* What is expected
Set down the records that follow exactly and completely.
▬▬▬
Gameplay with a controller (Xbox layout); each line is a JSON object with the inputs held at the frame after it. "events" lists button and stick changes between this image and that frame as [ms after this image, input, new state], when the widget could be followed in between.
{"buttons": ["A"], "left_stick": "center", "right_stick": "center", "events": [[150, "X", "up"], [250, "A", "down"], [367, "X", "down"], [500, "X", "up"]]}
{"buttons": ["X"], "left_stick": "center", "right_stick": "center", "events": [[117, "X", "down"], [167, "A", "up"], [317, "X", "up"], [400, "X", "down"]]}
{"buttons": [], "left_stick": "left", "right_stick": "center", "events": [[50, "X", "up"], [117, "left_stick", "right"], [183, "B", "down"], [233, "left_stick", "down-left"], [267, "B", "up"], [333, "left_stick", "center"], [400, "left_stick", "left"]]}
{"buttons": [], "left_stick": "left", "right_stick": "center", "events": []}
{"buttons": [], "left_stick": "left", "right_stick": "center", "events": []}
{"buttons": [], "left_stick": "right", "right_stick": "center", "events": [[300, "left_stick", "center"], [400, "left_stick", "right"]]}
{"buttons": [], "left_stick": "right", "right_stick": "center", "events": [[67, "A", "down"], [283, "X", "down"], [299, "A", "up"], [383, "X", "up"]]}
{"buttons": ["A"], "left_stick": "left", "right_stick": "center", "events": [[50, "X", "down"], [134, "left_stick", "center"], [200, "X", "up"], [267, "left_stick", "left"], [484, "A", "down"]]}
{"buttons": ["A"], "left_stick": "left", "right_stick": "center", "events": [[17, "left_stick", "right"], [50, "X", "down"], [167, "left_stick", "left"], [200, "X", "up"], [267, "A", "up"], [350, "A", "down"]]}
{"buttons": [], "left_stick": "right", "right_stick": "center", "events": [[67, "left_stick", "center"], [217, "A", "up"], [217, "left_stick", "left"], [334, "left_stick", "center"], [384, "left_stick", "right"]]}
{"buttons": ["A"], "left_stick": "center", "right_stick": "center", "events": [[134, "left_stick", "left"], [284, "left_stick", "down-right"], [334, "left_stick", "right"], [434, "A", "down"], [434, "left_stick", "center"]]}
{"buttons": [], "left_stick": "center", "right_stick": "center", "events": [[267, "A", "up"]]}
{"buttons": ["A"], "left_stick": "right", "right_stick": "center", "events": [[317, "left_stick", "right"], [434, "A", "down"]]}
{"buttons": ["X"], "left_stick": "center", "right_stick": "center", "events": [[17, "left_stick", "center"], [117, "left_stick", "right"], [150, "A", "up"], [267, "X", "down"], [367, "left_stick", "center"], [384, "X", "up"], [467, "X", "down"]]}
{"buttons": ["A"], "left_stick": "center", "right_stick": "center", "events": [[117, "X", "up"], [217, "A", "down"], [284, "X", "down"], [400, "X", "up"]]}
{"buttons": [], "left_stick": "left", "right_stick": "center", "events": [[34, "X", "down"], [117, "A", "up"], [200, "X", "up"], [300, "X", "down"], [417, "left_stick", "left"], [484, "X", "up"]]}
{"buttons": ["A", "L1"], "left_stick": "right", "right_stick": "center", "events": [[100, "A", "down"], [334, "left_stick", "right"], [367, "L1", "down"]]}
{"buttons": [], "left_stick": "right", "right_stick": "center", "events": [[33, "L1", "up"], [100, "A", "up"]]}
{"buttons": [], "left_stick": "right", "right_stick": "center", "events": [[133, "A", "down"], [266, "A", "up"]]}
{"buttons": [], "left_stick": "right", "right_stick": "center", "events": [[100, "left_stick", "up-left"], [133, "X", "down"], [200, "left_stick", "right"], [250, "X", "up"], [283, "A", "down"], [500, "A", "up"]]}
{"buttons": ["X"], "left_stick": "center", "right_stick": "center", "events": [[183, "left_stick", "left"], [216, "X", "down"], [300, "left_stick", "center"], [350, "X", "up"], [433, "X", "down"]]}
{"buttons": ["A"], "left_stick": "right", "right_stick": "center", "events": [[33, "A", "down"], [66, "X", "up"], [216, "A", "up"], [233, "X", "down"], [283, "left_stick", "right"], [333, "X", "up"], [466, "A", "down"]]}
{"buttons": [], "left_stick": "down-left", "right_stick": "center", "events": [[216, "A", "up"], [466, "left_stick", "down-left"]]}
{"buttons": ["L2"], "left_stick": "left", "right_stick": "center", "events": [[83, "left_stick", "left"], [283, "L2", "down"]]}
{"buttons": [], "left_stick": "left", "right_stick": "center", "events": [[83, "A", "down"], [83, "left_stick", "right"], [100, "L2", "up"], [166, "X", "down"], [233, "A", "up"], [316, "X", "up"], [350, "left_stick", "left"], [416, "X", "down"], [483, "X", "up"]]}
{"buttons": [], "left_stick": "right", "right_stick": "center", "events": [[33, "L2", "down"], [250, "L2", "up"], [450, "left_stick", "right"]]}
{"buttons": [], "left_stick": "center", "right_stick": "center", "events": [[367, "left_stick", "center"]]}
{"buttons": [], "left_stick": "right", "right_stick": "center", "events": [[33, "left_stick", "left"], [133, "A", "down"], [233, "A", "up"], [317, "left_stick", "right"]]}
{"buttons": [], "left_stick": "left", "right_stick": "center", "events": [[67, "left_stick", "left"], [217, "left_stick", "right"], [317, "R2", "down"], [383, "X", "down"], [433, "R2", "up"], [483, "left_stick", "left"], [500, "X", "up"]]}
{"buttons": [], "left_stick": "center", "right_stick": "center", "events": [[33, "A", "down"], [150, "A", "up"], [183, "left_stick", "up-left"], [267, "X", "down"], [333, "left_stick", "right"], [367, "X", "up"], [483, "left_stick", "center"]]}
▬▬▬
* Solution
Gameplay with a controller (Xbox layout); each line is a JSON object with the inputs held at the frame after it. "events" lists button and stick changes between this image and that frame as [ms after this image, input, new state], when the widget could be followed in between.
{"buttons": ["A"], "left_stick": "center", "right_stick": "center", "events": [[150, "X", "up"], [250, "A", "down"], [367, "X", "down"], [500, "X", "up"]]}
{"buttons": ["X"], "left_stick": "center", "right_stick": "center", "events": [[117, "X", "down"], [167, "A", "up"], [317, "X", "up"], [400, "X", "down"]]}
{"buttons": [], "left_stick": "left", "right_stick": "center", "events": [[50, "X", "up"], [117, "left_stick", "right"], [183, "B", "down"], [233, "left_stick", "down-left"], [267, "B", "up"], [333, "left_stick", "center"], [400, "left_stick", "left"]]}
{"buttons": [], "left_stick": "left", "right_stick": "center", "events": []}
{"buttons": [], "left_stick": "left", "right_stick": "center", "events": []}
{"buttons": [], "left_stick": "right", "right_stick": "center", "events": [[300, "left_stick", "center"], [400, "left_stick", "right"]]}
{"buttons": [], "left_stick": "right", "right_stick": "center", "events": [[67, "A", "down"], [283, "X", "down"], [299, "A", "up"], [383, "X", "up"]]}
{"buttons": ["A"], "left_stick": "left", "right_stick": "center", "events": [[50, "X", "down"], [134, "left_stick", "center"], [200, "X", "up"], [267, "left_stick", "left"], [484, "A", "down"]]}
{"buttons": ["A"], "left_stick": "left", "right_stick": "center", "events": [[17, "left_stick", "right"], [50, "X", "down"], [167, "left_stick", "left"], [200, "X", "up"], [267, "A", "up"], [350, "A", "down"]]}
{"buttons": [], "left_stick": "right", "right_stick": "center", "events": [[67, "left_stick", "center"], [217, "A", "up"], [217, "left_stick", "left"], [334, "left_stick", "center"], [384, "left_stick", "right"]]}
{"buttons": ["A"], "left_stick": "center", "right_stick": "center", "events": [[134, "left_stick", "left"], [284, "left_stick", "down-right"], [334, "left_stick", "right"], [434, "A", "down"], [434, "left_stick", "center"]]}
{"buttons": [], "left_stick": "center", "right_stick": "center", "events": [[267, "A", "up"]]}
{"buttons": ["A"], "left_stick": "right", "right_stick": "center", "events": [[317, "left_stick", "right"], [434, "A", "down"]]}
{"buttons": ["X"], "left_stick": "center", "right_stick": "center", "events": [[17, "left_stick", "center"], [117, "left_stick", "right"], [150, "A", "up"], [267, "X", "down"], [367, "left_stick", "center"], [384, "X", "up"], [467, "X", "down"]]}
{"buttons": ["A"], "left_stick": "center", "right_stick": "center", "events": [[117, "X", "up"], [217, "A", "down"], [284, "X", "down"], [400, "X", "up"]]}
{"buttons": [], "left_stick": "left", "right_stick": "center", "events": [[34, "X", "down"], [117, "A", "up"], [200, "X", "up"], [300, "X", "down"], [417, "left_stick", "left"], [484, "X", "up"]]}
{"buttons": ["A", "L1"], "left_stick": "right", "right_stick": "center", "events": [[100, "A", "down"], [334, "left_stick", "right"], [367, "L1", "down"]]}
{"buttons": [], "left_stick": "right", "right_stick": "center", "events": [[33, "L1", "up"], [100, "A", "up"]]}
{"buttons": [], "left_stick": "right", "right_stick": "center", "events": [[133, "A", "down"], [266, "A", "up"]]}
{"buttons": [], "left_stick": "right", "right_stick": "center", "events": [[100, "left_stick", "up-left"], [133, "X", "down"], [200, "left_stick", "right"], [250, "X", "up"], [283, "A", "down"], [500, "A", "up"]]}
{"buttons": ["X"], "left_stick": "center", "right_stick": "center", "events": [[183, "left_stick", "left"], [216, "X", "down"], [300, "left_stick", "center"], [350, "X", "up"], [433, "X", "down"]]}
{"buttons": ["A"], "left_stick": "right", "right_stick": "center", "events": [[33, "A", "down"], [66, "X", "up"], [216, "A", "up"], [233, "X", "down"], [283, "left_stick", "right"], [333, "X", "up"], [466, "A", "down"]]}
{"buttons": [], "left_stick": "down-left", "right_stick": "center", "events": [[216, "A", "up"], [466, "left_stick", "down-left"]]}
{"buttons": ["L2"], "left_stick": "left", "right_stick": "center", "events": [[83, "left_stick", "left"], [283, "L2", "down"]]}
{"buttons": [], "left_stick": "left", "right_stick": "center", "events": [[83, "A", "down"], [83, "left_stick", "right"], [100, "L2", "up"], [166, "X", "down"], [233, "A", "up"], [316, "X", "up"], [350, "left_stick", "left"], [416, "X", "down"], [483, "X", "up"]]}
{"buttons": [], "left_stick": "right", "right_stick": "center", "events": [[33, "L2", "down"], [250, "L2", "up"], [450, "left_stick", "right"]]}
{"buttons": [], "left_stick": "center", "right_stick": "center", "events": [[367, "left_stick", "center"]]}
{"buttons": [], "left_stick": "right", "right_stick": "center", "events": [[33, "left_stick", "left"], [133, "A", "down"], [233, "A", "up"], [317, "left_stick", "right"]]}
{"buttons": [], "left_stick": "left", "right_stick": "center", "events": [[67, "left_stick", "left"], [217, "left_stick", "right"], [317, "R2", "down"], [383, "X", "down"], [433, "R2", "up"], [483, "left_stick", "left"], [500, "X", "up"]]}
{"buttons": [], "left_stick": "center", "right_stick": "center", "events": [[33, "A", "down"], [150, "A", "up"], [183, "left_stick", "up-left"], [267, "X", "down"], [333, "left_stick", "right"], [367, "X", "up"], [483, "left_stick", "center"]]}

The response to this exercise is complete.